* [MATERIAL SUPPLIED]:
==================================================

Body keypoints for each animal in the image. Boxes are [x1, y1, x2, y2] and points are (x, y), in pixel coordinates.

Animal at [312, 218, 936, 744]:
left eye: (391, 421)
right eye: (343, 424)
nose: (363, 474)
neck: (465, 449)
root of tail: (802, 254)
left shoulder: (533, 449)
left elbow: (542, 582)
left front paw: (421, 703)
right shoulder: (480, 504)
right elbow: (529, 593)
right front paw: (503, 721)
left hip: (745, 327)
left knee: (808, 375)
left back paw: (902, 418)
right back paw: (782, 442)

==================================================

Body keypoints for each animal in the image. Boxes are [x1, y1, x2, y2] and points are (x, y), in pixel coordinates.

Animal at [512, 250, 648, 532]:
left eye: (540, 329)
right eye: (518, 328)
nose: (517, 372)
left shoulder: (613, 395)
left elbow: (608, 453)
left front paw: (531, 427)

==================================================

* [HOW TO COMPLETE THIS TASK]:
Scan the listing and report each line where the word "front" shows up.

* [RESULT]:
left front paw: (421, 703)
right front paw: (503, 721)
left front paw: (531, 427)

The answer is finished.